Po raz kolejny rodzina stała się tematem politycznym. Tym razem za sprawą belgijskiej szkoły, która postanowiła odwołać obchody Dnia Matki. Wszystko to rzecz jasna z uwagi na dobro dzieci, które żyją w różnych kulturach i różnych „rodzinach”.
Dzień Matki, to święto polityczne – tak uznała dyrekcja jednej z belgijskich podstawówek i odwołała obchody tego pięknego dnia. Uzasadnienie takiej decyzji dotarło do rodziców w formie oficjalnego oświadczenia. Okazało się, że świętowania nie będzie, bo w wielu klasach są dzieci z rozbitych rodzin, które nie mają obojga rodziców. Dyrekcja uznała więc, że Dzień Matki obchodzony w szkole wywołałby u nich traumę.
Wesprzyj nas już teraz!
Na tym nie koniec – i to zdaje się był decydujący element decyzji – urażone mogłyby się również poczuć dzieci, które wychowują się w „rodzinach” homoseksualnych. Dyrekcja postanowiła więc uniknąć sytuacji, w której część dzieci mogłaby się poczuć niekomfortowo.
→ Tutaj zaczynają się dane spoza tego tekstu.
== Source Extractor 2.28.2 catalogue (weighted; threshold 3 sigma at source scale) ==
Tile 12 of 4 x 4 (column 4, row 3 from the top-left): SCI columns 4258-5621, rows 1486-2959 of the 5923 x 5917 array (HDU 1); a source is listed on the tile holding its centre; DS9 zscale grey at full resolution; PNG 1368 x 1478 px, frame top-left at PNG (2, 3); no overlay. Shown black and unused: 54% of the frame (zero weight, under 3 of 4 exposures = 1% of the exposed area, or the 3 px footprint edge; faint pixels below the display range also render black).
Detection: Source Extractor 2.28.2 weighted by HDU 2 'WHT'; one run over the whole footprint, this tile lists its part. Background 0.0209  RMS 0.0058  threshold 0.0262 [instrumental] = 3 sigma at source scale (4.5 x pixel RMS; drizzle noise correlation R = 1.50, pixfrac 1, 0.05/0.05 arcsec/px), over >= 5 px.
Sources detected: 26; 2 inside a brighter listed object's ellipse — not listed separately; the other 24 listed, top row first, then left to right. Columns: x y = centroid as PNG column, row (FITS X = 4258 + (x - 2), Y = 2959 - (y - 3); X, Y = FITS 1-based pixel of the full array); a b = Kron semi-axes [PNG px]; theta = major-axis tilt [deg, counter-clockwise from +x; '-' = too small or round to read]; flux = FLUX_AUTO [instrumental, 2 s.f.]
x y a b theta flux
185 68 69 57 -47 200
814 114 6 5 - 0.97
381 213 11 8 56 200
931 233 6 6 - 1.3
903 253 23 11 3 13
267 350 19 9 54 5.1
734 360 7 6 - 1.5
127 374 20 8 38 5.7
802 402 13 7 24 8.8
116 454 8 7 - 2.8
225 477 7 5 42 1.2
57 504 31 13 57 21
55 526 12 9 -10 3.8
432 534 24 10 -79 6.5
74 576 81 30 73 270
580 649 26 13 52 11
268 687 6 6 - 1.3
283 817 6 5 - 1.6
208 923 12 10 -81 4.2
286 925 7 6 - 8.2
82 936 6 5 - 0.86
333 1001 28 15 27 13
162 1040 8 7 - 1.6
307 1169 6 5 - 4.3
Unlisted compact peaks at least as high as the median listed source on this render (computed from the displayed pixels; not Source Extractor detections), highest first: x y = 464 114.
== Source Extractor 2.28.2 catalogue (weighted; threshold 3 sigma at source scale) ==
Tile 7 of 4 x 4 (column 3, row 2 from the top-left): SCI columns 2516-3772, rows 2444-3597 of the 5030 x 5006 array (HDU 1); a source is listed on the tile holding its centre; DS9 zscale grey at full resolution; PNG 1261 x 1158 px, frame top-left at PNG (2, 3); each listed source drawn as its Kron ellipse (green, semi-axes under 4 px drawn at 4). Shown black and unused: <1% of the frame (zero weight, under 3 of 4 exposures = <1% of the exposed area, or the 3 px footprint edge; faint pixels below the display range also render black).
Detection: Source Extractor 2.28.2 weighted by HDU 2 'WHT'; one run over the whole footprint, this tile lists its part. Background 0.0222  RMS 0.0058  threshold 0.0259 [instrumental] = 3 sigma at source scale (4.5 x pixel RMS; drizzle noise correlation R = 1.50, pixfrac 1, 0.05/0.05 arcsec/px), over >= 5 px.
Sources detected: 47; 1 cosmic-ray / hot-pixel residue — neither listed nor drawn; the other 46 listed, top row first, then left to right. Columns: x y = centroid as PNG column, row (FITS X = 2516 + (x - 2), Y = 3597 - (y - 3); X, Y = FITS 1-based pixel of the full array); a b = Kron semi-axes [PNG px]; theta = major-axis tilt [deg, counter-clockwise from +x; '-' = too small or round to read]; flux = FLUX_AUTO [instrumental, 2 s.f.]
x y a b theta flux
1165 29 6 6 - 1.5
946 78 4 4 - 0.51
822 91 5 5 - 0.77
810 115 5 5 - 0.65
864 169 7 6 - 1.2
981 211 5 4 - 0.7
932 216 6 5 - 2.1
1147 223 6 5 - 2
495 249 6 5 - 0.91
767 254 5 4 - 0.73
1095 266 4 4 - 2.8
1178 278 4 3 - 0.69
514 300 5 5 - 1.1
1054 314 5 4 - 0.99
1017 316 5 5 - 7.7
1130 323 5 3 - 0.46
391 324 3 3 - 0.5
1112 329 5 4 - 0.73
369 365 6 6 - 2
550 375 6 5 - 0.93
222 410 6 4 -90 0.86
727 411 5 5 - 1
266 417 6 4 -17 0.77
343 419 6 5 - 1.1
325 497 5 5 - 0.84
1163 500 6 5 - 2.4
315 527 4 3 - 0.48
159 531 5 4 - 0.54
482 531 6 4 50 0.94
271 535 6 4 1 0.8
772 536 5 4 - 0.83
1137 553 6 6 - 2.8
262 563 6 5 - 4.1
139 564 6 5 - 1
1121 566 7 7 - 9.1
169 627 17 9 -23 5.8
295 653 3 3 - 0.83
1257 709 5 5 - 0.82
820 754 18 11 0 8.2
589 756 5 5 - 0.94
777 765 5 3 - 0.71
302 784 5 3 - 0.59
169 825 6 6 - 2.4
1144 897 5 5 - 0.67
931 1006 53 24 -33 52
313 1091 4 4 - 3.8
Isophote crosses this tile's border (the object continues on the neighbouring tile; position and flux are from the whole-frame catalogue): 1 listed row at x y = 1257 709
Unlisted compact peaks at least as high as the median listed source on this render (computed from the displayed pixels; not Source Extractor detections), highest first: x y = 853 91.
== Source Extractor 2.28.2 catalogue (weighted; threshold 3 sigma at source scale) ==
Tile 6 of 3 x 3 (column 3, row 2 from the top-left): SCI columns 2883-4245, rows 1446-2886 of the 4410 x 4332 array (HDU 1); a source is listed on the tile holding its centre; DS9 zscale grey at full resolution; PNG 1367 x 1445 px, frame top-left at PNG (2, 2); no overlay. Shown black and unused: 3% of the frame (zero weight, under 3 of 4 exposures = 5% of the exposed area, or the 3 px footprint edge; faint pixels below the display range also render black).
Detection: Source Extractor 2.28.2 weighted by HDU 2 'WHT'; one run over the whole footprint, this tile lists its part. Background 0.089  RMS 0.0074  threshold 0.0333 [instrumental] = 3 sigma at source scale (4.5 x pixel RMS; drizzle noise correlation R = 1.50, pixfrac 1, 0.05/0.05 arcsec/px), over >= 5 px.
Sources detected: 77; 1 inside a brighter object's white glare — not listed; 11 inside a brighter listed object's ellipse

Decyzja władz placówki nie spotkała się ze zrozumieniem rodziców, którzy uznali, że idąc tą drogą szkoła doprowadzi do tego, że dzieci zapomną o belgijskich tradycjach i kulturze. Dyrekcja szkoły nie spodziewała się takiej reakcji. Sama wyjaśniła, że jej intencje były dobre i nikt nie spodziewał się, że na odwołania Dnia Matki rodzice, ale i media zareagują tak krytycznie.